Nous sommes au XIIe ou XIe siècle avant Jésus-Christ, au temps des Juges en Israël. Une période troublée, marquée par les conflits, le désordre et la violence. Mais notre histoire ne commence pas en Israël mais à Moab, un peuple voisin souvent en conflit avec Israël, y compris au temps des Juges.

La belle histoire de Ruth, la moabite, offre un saisissant contraste avec ce contexte sombre.

Lecture biblique : Ruth 1

« Là où tu iras, j'irai. Là où tu habiteras, j'habiterai. Ton peuple sera mon peuple, et ton Dieu sera mon Dieu. » (v.16)


Commentaire

Noémi est âgée au moment où elle se retrouve seule, sans mari ni enfant, tous décédés. Il est trop tard pour elle d'avoir d'autres enfants et donc de trouver un nouveau mari. Exilée à Moab, elle décide de rentrer en Israël où elle trouvera peut-être du secours. Le veuvage est difficile à vivre dans le contexte culturel de cette époque, surtout dans un pays étranger, loin des siens.

Mais ses belles-filles, elles, sont encore jeunes. Il est encore temps pour elle de trouver un mari et de refaire leur vie. Noémi les y encourage et c'est bien la décision prise par Orpa. Il faut se garder de porter un jugement hâtif sur elle. Elle aimait aussi sa belle-mère. On voit que cela lui coûte de la quitter. Mais sa décision est légitime et parfaitement compréhensible.

En réalité, c'est la décision de Ruth qui est étonnante. Choisir de rester malgré tout avec sa belle-mère, envers qui elle n'avait aucune obligation, est une marque remarquable de fidélité.
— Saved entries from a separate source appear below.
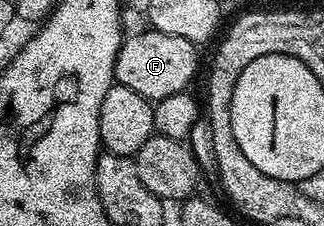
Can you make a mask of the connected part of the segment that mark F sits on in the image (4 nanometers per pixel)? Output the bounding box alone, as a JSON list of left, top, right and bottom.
[113,30,198,102]

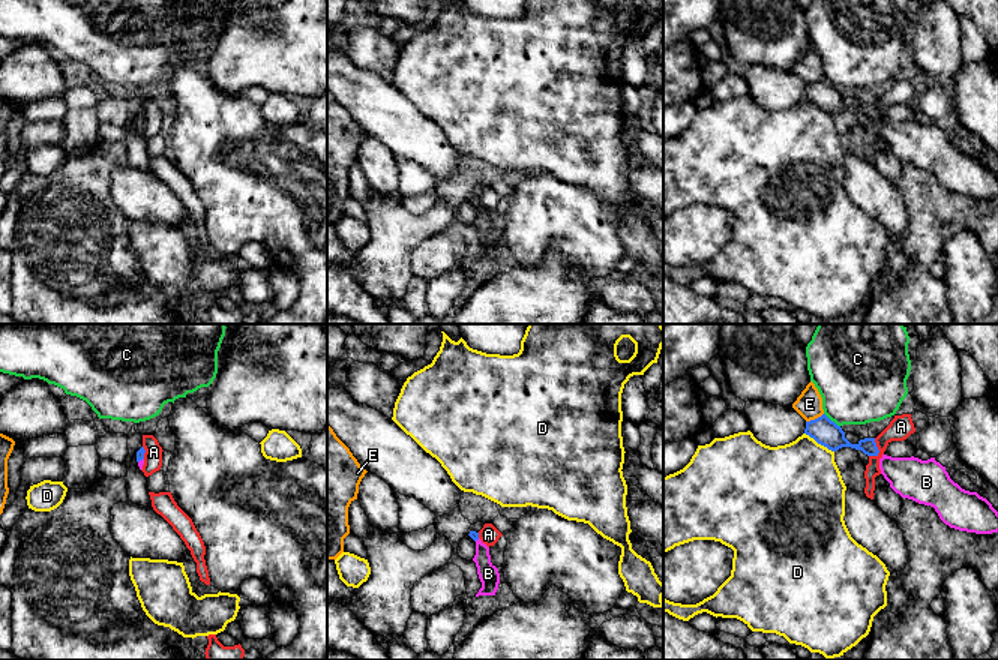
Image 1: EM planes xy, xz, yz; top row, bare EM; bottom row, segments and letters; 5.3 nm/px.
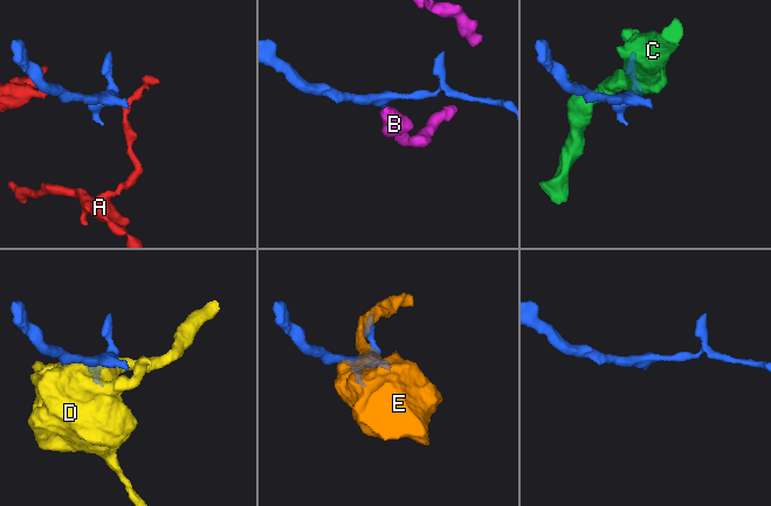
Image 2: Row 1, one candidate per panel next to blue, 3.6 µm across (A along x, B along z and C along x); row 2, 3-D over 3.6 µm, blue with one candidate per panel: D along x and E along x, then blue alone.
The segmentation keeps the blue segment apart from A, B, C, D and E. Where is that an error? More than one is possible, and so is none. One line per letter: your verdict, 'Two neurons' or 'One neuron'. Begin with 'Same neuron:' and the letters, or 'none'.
Same neuron: B
A: Two neurons
B: One neuron
C: Two neurons
D: Two neurons
E: Two neurons

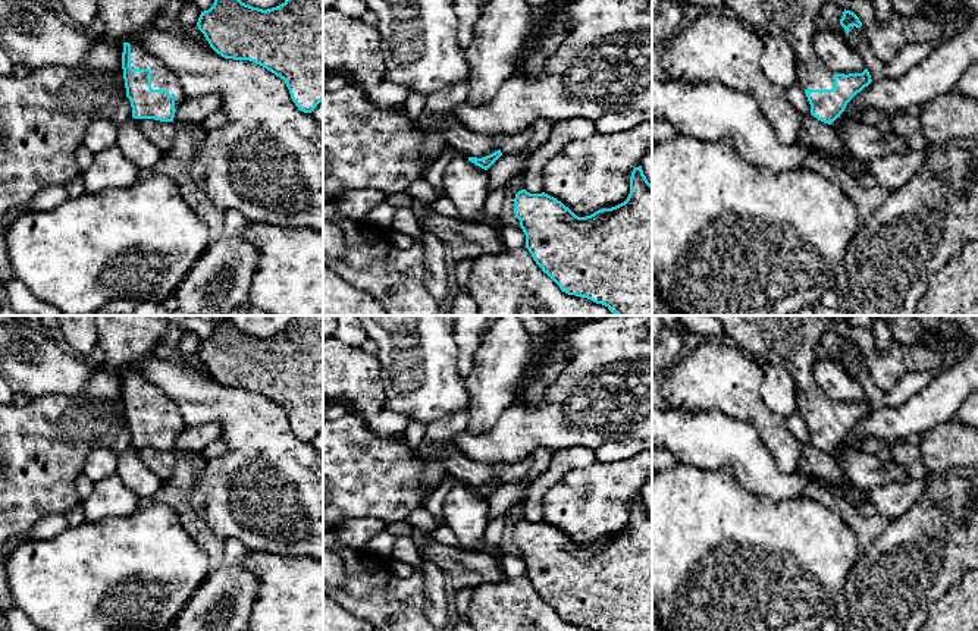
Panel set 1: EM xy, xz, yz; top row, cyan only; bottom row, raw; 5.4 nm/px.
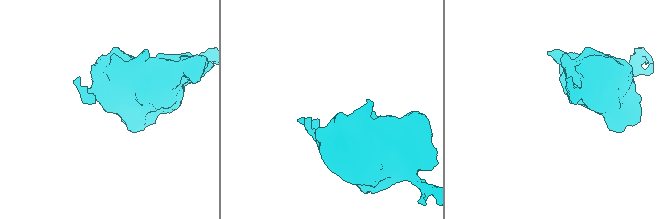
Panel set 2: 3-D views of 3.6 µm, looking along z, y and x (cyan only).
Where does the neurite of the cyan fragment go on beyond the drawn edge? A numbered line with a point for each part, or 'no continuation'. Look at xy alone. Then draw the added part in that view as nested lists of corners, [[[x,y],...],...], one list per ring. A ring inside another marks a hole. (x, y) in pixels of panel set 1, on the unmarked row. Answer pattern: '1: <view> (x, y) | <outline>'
1: xy (162, 407) | [[[129,368],[131,373],[131,396],[151,399],[151,417],[167,418],[175,426],[175,437],[181,434],[186,426],[178,405],[169,399],[162,390],[150,383],[141,373]]]

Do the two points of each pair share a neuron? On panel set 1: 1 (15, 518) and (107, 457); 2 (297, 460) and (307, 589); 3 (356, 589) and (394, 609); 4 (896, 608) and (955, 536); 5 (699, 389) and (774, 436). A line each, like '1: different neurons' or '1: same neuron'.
1: different neurons
2: different neurons
3: same neuron
4: same neuron
5: same neuron

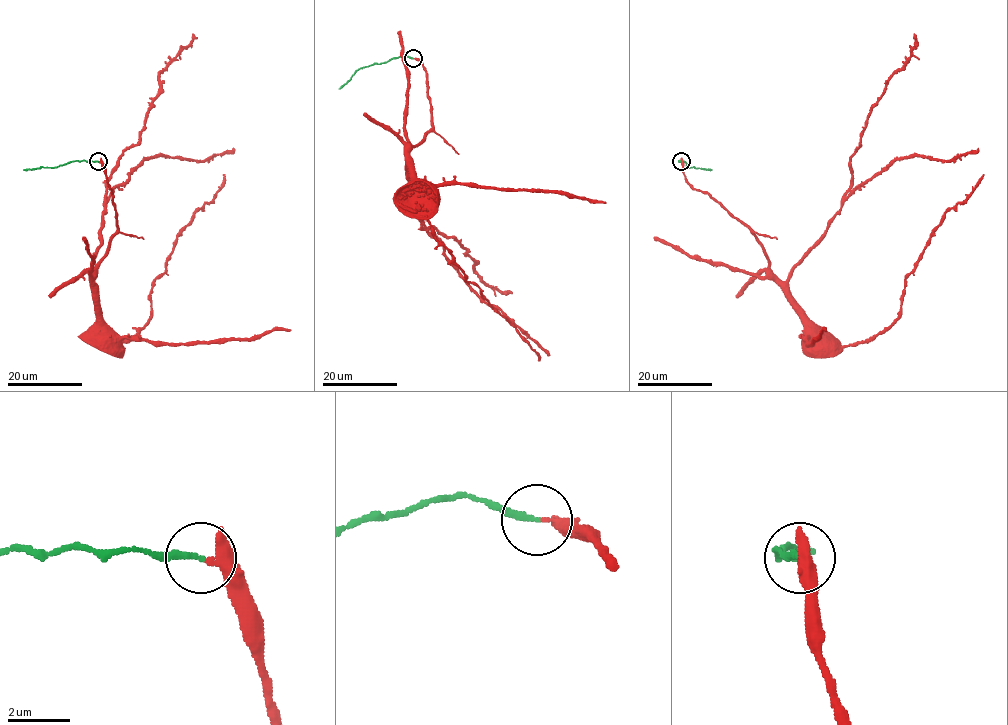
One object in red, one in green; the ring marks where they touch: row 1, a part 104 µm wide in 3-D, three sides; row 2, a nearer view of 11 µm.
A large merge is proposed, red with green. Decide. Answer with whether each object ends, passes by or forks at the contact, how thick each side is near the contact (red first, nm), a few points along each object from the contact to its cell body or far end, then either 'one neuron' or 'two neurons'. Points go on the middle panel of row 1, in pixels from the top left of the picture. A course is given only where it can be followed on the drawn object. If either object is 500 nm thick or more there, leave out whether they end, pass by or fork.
red ends; green ends; calibres 440 and 220 nm; course red (413, 58), (421, 62), (425, 70), (432, 127), (409, 151), (412, 174), (419, 181), (415, 186); course green (413, 58), (401, 55), (360, 67), (339, 89); two neurons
Elle avait sans doute compris la situation précaire dans laquelle se trouvait Noémi et qu'elle pouvait lui venir en aide en l'accompagnant. La suite lui donnera raison...

La fidélité de Ruth est d'ailleurs sans doute bien plus qu'un simple attachement à sa belle-mère : « Ton Dieu sera mon Dieu », dit-elle. Il y a aussi dans sa démarche une dimension de foi. Elle choisit Noémi mais elle choisit aussi le Dieu de Noémi. A son attachement à sa belle-mère s'ajoute une adhésion de cœur à son Dieu.

Dans la tradition juive, Ruth est considérée comme un modèle des femmes prosélytes, les non-juives qui épousent la foi juive. Dans l'histoire de Ruth, le choix de la foi n'entre pas en conflit avec le choix du cœur. La fidélité à Dieu va de paire avec la fidélité à ceux qu'on aime.


Application

Dès le premier épisode de cette histoire, Ruth nous offre un remarquable exemple de fidélité et de foi.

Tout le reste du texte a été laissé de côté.